■ **Description of the task**: When you copy the data, keep every word exactly as it is and leave the pictures out.

■ **Provided data**:
§
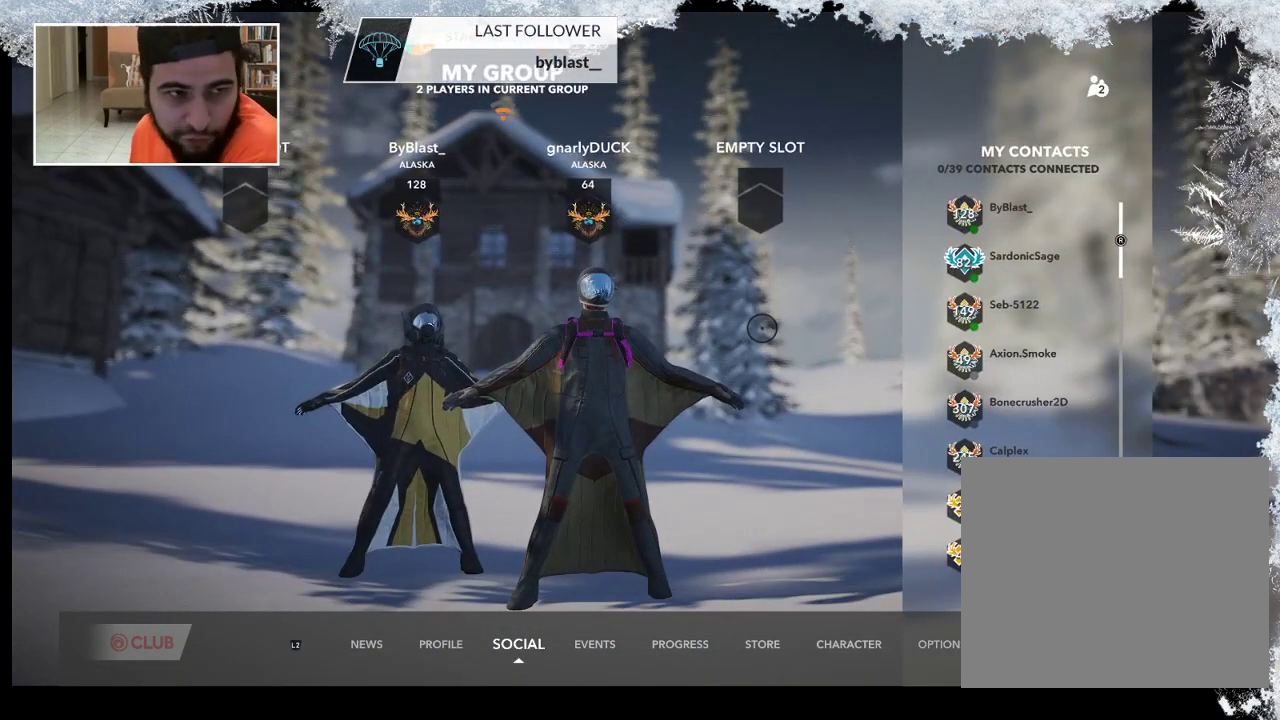
{"buttons": [], "left_stick": "center", "right_stick": "center", "events": []}
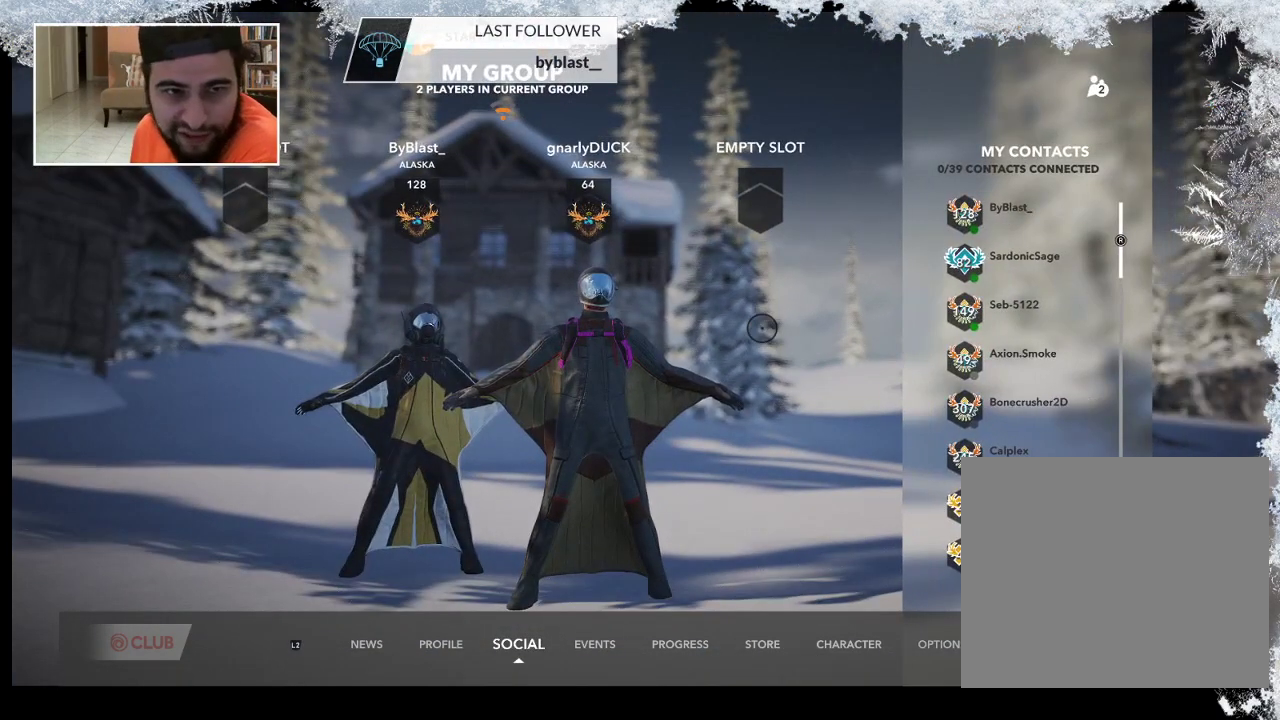
{"buttons": [], "left_stick": "center", "right_stick": "center", "events": []}
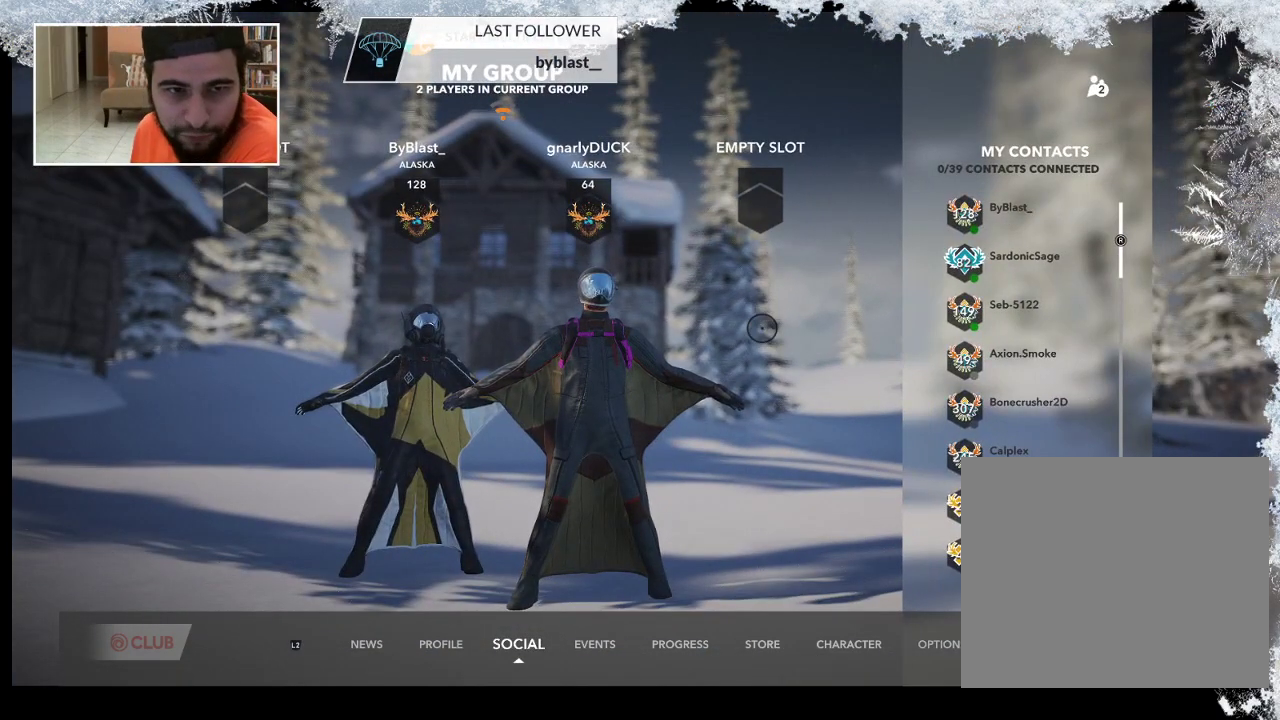
{"buttons": [], "left_stick": "up-left", "right_stick": "center", "events": [[100, "left_stick", "up"], [500, "left_stick", "up-left"]]}
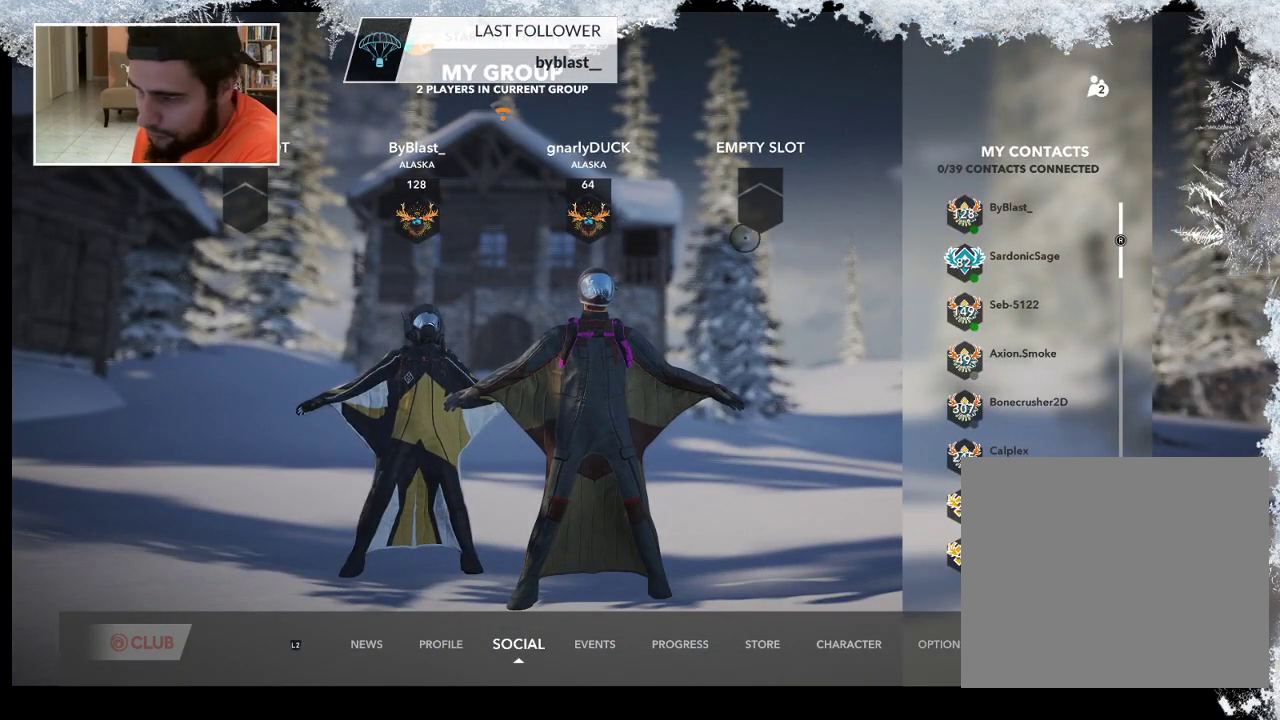
{"buttons": [], "left_stick": "left", "right_stick": "center", "events": [[167, "left_stick", "left"]]}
§
■ **Output**:
{"buttons": [], "left_stick": "center", "right_stick": "center", "events": []}
{"buttons": [], "left_stick": "center", "right_stick": "center", "events": []}
{"buttons": [], "left_stick": "up-left", "right_stick": "center", "events": [[100, "left_stick", "up"], [500, "left_stick", "up-left"]]}
{"buttons": [], "left_stick": "left", "right_stick": "center", "events": [[167, "left_stick", "left"]]}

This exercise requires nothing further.